The Board notes that Meta’s original removal of these posts was due to flawed interpretation of its own rules, which largely comes back to how they’ve been written.
“This policy is based on a binary view of gender and a distinction between male and female bodies. Such an approach makes it unclear how the rules apply to intersex, non-binary and transgender people, and requires reviewers to make rapid and subjective assessments of sex and gender, which is not practical when moderating content at scale.”
The Board further notes that Meta’s enforcement of its nudity rules are often ‘convoluted and poorly defined’, and could result in greater barriers to expression for women, trans, and gender non-binary people on its platforms.
“For example, they have a severe impact in contexts where women may traditionally go bare-chested, and people who identify as LGBTQI+ can be disproportionately affected, as these cases show. Meta’s automated systems identified the content multiple times, despite it not violating Meta’s policies.”
The Board has recommended that Meta update its approach to managing nudity on its platforms, by defining clearer criteria to govern its Adult Nudity and Sexual Activity policy.

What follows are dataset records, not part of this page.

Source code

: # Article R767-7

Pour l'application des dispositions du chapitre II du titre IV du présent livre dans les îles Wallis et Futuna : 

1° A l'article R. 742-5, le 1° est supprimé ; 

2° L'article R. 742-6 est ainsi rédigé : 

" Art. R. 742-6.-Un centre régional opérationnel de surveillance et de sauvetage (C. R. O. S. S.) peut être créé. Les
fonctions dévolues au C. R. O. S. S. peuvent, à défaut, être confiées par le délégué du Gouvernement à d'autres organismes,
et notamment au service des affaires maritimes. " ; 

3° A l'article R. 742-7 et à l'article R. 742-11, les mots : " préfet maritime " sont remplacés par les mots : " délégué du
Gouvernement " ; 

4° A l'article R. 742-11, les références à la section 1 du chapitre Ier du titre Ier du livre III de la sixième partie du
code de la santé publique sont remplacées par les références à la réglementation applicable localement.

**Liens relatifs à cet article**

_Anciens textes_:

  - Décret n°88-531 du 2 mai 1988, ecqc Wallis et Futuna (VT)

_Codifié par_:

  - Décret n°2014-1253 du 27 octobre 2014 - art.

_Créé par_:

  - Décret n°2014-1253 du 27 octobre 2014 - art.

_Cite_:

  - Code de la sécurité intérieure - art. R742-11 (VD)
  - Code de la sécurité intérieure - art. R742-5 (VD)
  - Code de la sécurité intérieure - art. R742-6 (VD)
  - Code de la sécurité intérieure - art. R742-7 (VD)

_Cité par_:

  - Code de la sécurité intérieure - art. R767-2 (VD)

“[That will] ensure all users are treated in a manner consistent with human rights standards. It should also examine whether the Adult Nudity and Sexual Activity policy protects against non-consensual image sharing, and whether other policies need to be strengthened in this regard.”
It’s an interesting ruling, in line with evolving depictions of nudity, and the significance of the message that such can convey. And with societal attitudes shifting in this area, it’s important that Meta also looks to develop its policies in line with this, in order to broaden acceptance, and push these key conversations forward.
The Oversight Board continues to be a valuable project for Meta’s policy enforcement efforts, and a good example of how external regulation could work for social media apps in content decisions.
Which Meta has been pushing for, with the company continuing to call on global governments to develop overarching policies and standards, to which all social platforms would then have to adhere. That would take a lot of the more complex and sensitive moderation decisions out of the hands of internal leaders, while also ensuring that all platforms are operating on a level playing field in this respect.
Which does seem like a better way to go – though developing universal, international standards for such is a complex proposal, which will take much cooperation and agreement.
Is that even possible? It’s hard to say, but again, Meta’s Oversight Board experiment underlines that there is a need for external checking to ensure that platform policies are evolving in line with public expectation.